Cronaca Stadio Braglia / Piazza d'Armi

Novi Sad, il Questore chiude per una settimana il bar Bamboo: "Una sconfitta"

Il provvedimento di sospensione arriva dopo l'aggressione di qualche notte fa ai danni di un ragazzo. I gestori del locale affidano la loro amarezza ad un messaggio affisso sulle porte

Come era trapelato nei giorni scorsi, la Questura ha deciso di sospendere l'attività del bar Bamboo, il locale al centro del parco Novi Sad. Una scelta - adottata ai sentsi del Testo Unico sulla sicurezza - che obbligherà a tenere le serrande abbassate per 7 giorni e che suona come un monito ai gestori affinchè vigilino sulle frequentazioni del locale. Il provvedimento, infatti, è una diretta conseguenza dei fatti avvenuti nella notte dello scorso 2 agosto, quando due giovani hanno aggredito un 14enne per motivi banali, procurandogli gravi lesioni.

La scelta della Questura non è certo nuova, anzi. La sospensione delle attività dove si verificano fatti criminosi è ormai diventata una prassi per gli uffici di via Palatucci, avviata dai precedenti Questori su input del Ministero. Inevitabile, tuttavia, che gli alcuni imprenditori vivano questa situazione in modo non certo positivo, sollevando una serie di questioni di non facile risposta.

Lo hanno fatto anche i gestori del Bamboo, che contestualmente alla chiusura del locale hanno affisso alle vetrate una serie di volantini in cui manifestano la loro amarezza er quanto accaduto. "Il nostro appello, non vuole giustificare un gesto che comunque rimane da condannare, ma intende esprimere il nostro totale disappunto verso quegli organi che in Italia, nel 2018, antepongono la politica a qualsiasi altra alternativa", si legge senza mezzi termini nel messaggio.

"La chiusura (anche temporanea) di un Locale come il nostro, è una sconfitta. per ogni nostro collega&concorrente che si trova ad affrontare ogni giorno i nostri stessi problemi. Ma è altresì una sconfitta per ogni lavoratore indipendente che tenta di fare il suo lavoro, in modo onesto e corretto. Perchè per questa condanna, non vi sono motivazioni riconducibili a mancanze, inadempienze, o violazioni".

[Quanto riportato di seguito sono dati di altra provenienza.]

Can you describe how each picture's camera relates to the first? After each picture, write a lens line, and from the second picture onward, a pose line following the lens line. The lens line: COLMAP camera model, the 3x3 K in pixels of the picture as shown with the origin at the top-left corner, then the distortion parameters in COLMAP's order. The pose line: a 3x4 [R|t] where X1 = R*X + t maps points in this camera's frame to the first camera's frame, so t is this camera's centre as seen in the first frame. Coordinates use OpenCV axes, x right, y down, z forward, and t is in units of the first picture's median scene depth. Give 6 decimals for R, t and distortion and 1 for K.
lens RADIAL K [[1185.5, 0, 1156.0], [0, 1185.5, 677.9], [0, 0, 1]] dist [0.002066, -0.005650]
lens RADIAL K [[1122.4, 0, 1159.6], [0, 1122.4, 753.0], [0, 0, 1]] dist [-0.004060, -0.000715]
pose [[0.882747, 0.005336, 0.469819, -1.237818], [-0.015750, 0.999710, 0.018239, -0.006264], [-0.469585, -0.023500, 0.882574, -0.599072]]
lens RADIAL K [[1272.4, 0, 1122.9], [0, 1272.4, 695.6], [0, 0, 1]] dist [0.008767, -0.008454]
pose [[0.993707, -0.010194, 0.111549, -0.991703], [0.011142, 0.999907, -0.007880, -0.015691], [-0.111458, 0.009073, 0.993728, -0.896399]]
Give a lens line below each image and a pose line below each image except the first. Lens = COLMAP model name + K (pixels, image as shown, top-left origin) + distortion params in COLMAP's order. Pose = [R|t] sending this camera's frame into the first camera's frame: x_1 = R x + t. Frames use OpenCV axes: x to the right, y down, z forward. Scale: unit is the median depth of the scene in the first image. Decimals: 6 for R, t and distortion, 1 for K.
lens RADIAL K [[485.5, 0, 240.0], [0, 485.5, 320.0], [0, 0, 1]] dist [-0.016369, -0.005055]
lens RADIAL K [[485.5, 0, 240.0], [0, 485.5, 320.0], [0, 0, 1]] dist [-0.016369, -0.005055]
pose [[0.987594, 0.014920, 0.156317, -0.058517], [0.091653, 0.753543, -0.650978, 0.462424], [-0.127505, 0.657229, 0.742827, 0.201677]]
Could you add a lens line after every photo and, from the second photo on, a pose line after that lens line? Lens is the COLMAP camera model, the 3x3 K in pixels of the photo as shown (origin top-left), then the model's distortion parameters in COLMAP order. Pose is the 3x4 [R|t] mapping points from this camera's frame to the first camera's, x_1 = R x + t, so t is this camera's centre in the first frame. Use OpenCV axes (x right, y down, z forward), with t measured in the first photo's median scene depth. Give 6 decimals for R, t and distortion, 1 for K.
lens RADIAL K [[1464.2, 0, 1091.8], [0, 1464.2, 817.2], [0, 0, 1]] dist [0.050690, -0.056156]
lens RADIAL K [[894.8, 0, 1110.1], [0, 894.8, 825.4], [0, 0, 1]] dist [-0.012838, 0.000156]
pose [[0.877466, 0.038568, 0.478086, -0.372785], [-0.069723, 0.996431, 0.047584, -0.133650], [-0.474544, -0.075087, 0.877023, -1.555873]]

Il volantino prosegue con un attacco ai media locali: "Questo i giornali non lo dicono. Non sottolineano che il Locale, e soprattutto i dipendenti, sono immediatemente intervenuti, aiutando Ia vittima che li rassicurava dicendo di stare bene. Ma  purtroppo nell'epoca dei Social media, il peso di un gesto lo decidono il clamore e i click". I gestori definiscono una "rappresaglia" quella operata dalla Prefettura (sic) e chiosano: "Siamo amareggiati, perchè a nostro umile parere, i problemi sono altri. Soprattutto se si guarda al parco in cui 'viviamo'. Ma siamo anche impazienti. Impazienti di vedere se questo precedente cambierà le cose. Impazienti di applaudire quei dipendenti di locali che diventeranno abili veggenti in grado di sedare una lite prima che si verifichi".